Le chroniqueur de droite bien connu Jan Fleischhauer fulmine dans son dernier article sur Spiegel Online : « Je n’ai par exemple aucune objection à ce que des gens qui jettent leurs papiers d’identité dans le but de ne pas pouvoir être déportés soient mis en prison, au pain et à l’eau, jusqu’à ce qu’ils se souviennent d’où ils viennent. J’estime aussi que ce n’est pas très grave d’arrêter quelqu’un qui, en attendant sa déportation, s’adonne au trafic de drogue et passe son temps à se bagarrer. » Il attend de l’État « […] de réagir, sans états d’âme, avec un peu plus de dureté. »

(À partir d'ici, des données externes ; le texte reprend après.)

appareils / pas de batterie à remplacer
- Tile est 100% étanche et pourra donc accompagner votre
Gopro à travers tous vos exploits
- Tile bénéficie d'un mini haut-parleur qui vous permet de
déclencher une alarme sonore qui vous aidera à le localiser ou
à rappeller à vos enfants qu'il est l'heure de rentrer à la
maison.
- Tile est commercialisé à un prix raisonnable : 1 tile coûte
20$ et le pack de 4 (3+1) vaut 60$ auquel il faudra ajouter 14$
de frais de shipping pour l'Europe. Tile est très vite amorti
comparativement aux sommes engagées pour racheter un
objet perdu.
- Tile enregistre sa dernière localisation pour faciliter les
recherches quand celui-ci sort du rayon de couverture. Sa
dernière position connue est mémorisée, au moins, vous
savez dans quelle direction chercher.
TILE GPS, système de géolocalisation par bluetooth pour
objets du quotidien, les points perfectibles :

Le professeur Jörg Baberowski de l’université Humboldt, qui apparaît de plus en plus souvent comme le mégaphone de l’extrême-droite, avait tenu le même discours quelques jours seulement après l’attentat. « Horst Seehofer, a bien sûr raison quand il dit que nous devons maintenant en raison […] de ces terribles incident, repenser la politique d’immigration », a-t-il expliqué sur la chaîne allemande ZDF. L’on devait envisager de « faire installer des caméras vidéosurveillance dans les lieux publics, de permettre aux policiers de patrouiller dans les endroits animés » et « de punir plus sévèrement et expulser les individus dangereux du pays et les auteurs de crimes violents. »

Des points de vue comme ceux de Baberowski et de Fleischhauer sont à peine discernables de ceux de l’AfD et d’autres groupes d’extrême-droite qui exigent depuis longtemps le renversement de Merkel.

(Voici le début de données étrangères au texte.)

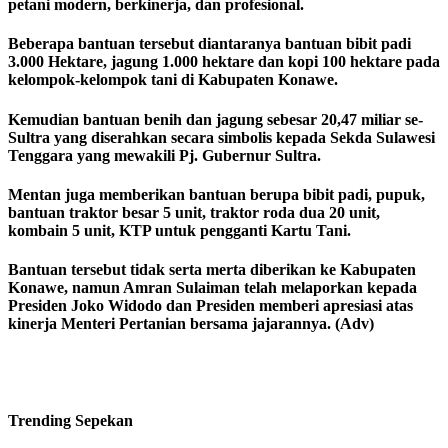
petani modern, berkinerja, dan profesional.
Beberapa bantuan tersebut diantaranya bantuan bibit padi
3.000 Hektare, jagung 1.000 hektare dan kopi 100 hektare pada
kelompok-kelompok tani di Kabupaten Konawe.
Kemudian bantuan benih dan jagung sebesar 20,47 miliar se-
Sultra yang diserahkan secara simbolis kepada Sekda Sulawesi
Tenggara yang mewakili Pj. Gubernur Sultra.
Mentan juga memberikan bantuan berupa bibit padi, pupuk,
bantuan traktor besar 5 unit, traktor roda dua 20 unit,
kombain 5 unit, KTP untuk pengganti Kartu Tani.
Bantuan tersebut tidak serta merta diberikan ke Kabupaten
Konawe, namun Amran Sulaiman telah melaporkan kepada
Presiden Joko Widodo dan Presiden memberi apresiasi atas
kinerja Menteri Pertanian bersama jajarannya. (Adv)
Trending
Sepekan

Le dernier numéro paru du magazine d’extrême-droite Compact a en Une un article au titre provocateur : « Le dernier combat de Merkel : les derniers jours dans l’abri de la chancelière. » Compact a tissé des liens étroits avec l’AfD et Pegida mais également avec certaines sections de l’appareil de sécurité et de l’armée. À l’automne 2015, le magazine avait publié trois lettres ouvertes du général Gerd Schultze-Rhonhof qui avait demandé à Merkel de « démissionner de ses fonctions » et de confier jusqu’aux prochaines élections, la gestion des affaires courantes au président du troisième parti gouvernemental, M. Seehofer. »

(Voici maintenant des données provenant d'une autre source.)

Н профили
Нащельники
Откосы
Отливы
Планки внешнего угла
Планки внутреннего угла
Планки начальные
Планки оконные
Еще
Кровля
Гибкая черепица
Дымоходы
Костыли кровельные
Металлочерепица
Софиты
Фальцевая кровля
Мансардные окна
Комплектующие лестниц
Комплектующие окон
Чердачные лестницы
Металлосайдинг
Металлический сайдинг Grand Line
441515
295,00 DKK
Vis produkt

Bien que Merkel ait opéré un brutal virage à droite lors du dernier congrès de l’Union chrétienne-démocrate (CDU), la tendance en faveur d’un coup au sein de son parti prends de l’ampleur. Dans un article intitulé « Des guérillas CDU-Merkel », le journal conservateur Die Welt fait état d’une « aversion pour la dirigeante du parti Angela Merkel et sa probable candidature de favorite pour les élections au Bundestag en 2017 ». « Suite à l’accueil controversé de plusieurs centaines de réfugiés dans tout le pays », il existe des « cercles chrétien-démocrates » au sein du CDU qui considèrent les partisans de Merkel comme des « adversaires politiques » en cherchant à « effectuer un virage à droite dans leur parti. »

La responsabilité politique pour le dangereux tournant à droite en Allemagne incombe au SPD, au parti Die Linke (La Gauche) et aux Verts. Leur réaction face à l’extrême-droite a été d’adopter sa politique et de faire la promotion de davantage de police et de déportations plus rapides. Une authentique lutte contre l’extrême-droite en Allemagne – contre le militarisme, la dictature et la contre-révolution sociale – requiert le développement du Parti de l’Égalité sociale (Partei für Soziale Gleichheit), un mouvement indépendant de la classe ouvrière s’appuyant sur les principes du socialisme international.